Of the latter type of bandit, Colonel Tom is top of the wanted list.

LL forest angolan pied colobus
Barter for Bushmeat is the main currency of exchange south of Opala.

Ashley came to Kisangani by dugout. He shot the last 270 kilometers down the Lomami from Opala and then pushed the last 120 km up the Congo to the same small port he left two and half months earlier. I flew Bravo airlines from Kinshasa to Kisangani.

Incredible frontier town. In its backyard markets, Kisangani handles diamonds, bushmeat and any other natural resource pulled from the forest or dug from the earth. This is where Ashley and I conferred and this is where we worked with a first-rate collaborator, DP Malengani of Congo’s conservation institute (ICCN).

terese and Ashley in Kisangani
Terese and Ashley. Happy to see each other again.
Ashley and Terese
Hours later and deep into it

Malingane described the new government. “Will we be heard “, we asked?

The old general ,Malingane explained, was a Maimai during the rebellion, like Colonel Tom himself. “That General has just been ousted”, he told us. The new General, J-C KIFWA, must now control a third of the country.

We saw General Kifwa the first day. He did not mince words. “First the government will try dialogue.” But, the General stated flatly, pinning us with an unwavering stare, “whether Colonel Tom listens or not, Colonel Tom will be removed.”

general Kifwa
The General met us on our first full day in Kisangani.

The new administration was equally committed. All are young: the new governor, vice-governor, the provincial environmental officer, the woman who is territorial administrator of Opala.

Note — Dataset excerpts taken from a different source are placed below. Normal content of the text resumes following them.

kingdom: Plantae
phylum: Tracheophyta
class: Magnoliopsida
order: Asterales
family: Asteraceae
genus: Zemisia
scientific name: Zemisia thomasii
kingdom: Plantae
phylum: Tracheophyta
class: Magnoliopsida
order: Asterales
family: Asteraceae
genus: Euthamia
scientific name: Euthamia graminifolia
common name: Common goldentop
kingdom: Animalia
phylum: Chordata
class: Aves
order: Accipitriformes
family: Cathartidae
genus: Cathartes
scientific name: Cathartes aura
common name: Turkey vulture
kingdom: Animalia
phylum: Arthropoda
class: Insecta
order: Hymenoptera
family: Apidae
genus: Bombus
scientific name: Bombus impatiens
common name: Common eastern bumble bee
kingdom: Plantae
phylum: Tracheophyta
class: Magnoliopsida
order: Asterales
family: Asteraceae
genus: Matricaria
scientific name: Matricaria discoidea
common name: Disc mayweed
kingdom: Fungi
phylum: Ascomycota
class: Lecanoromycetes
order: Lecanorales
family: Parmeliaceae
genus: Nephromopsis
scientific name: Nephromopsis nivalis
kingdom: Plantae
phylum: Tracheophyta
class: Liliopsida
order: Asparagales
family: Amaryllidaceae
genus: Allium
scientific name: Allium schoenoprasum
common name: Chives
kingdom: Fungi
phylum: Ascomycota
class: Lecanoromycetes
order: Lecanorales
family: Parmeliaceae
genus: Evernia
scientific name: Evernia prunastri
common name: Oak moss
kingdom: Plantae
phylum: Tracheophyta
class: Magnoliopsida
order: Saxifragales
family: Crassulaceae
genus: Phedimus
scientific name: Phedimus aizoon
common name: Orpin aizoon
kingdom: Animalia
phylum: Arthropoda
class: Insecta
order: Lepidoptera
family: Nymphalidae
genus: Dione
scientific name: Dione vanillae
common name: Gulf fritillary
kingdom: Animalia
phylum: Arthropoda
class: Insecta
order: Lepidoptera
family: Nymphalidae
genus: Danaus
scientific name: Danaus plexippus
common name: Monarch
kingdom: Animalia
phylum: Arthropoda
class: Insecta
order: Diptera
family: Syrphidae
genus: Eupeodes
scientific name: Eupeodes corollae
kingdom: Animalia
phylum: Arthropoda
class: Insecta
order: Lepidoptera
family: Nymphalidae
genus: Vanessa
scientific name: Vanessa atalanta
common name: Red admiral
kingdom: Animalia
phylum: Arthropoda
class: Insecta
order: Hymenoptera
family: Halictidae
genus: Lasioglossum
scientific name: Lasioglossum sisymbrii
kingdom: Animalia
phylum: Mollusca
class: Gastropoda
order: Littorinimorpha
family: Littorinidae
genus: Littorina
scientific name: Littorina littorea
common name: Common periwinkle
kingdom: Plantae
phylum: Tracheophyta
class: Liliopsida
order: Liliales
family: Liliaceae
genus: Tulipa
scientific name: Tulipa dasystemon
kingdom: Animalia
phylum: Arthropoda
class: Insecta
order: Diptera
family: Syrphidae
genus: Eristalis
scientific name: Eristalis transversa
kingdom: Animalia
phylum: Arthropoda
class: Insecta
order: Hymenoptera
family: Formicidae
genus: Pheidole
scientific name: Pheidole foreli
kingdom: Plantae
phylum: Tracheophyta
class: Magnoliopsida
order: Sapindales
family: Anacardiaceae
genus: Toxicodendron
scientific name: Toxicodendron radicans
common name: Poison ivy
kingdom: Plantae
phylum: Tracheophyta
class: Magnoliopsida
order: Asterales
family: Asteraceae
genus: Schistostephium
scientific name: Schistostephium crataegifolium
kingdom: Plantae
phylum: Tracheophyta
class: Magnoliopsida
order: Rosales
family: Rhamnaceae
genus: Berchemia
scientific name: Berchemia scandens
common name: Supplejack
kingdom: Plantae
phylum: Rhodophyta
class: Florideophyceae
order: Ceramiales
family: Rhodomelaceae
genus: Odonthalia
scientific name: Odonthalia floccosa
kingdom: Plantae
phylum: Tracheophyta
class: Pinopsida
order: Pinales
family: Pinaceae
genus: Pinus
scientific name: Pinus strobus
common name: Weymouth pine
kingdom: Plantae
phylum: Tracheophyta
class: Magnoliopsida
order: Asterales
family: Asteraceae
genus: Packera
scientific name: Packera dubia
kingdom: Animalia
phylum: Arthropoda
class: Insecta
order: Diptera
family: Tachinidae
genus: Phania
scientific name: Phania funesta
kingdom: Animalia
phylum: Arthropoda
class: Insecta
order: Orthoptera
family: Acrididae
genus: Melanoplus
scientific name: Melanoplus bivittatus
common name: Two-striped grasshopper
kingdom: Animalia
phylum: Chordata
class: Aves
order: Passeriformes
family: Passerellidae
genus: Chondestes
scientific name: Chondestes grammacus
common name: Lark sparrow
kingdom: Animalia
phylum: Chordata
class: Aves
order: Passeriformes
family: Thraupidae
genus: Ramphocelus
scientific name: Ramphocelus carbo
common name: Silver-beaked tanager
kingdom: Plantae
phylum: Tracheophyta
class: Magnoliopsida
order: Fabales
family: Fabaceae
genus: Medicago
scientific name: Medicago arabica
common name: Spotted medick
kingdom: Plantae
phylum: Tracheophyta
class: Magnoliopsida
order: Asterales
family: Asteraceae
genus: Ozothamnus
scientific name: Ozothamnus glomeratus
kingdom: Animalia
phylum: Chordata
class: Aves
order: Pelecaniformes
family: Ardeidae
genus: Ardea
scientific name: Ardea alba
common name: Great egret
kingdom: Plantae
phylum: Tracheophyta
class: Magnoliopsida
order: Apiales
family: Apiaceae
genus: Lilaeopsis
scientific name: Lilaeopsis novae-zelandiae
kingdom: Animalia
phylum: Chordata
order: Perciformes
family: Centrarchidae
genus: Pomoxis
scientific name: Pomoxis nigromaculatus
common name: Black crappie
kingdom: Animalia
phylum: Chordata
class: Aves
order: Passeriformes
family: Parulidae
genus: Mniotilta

This junior government takes authority over an enormous province where schools don’t function and hospitals are without medicine and doctors.

charge de l'environnement provinciale
DP Malingane (on left) and Terese with the Provincial Environmental Officer
Ashley with Madame the Administrateur de Territoire Opala
Madame the Territorial Administrator from Opala meeting with Ashley and the two Team leaders, Maurice (glasses) and Bernard

They have heard us. What remains to be seen is action. Malingane remains in Kisangani. He will update us, and we will update this blog.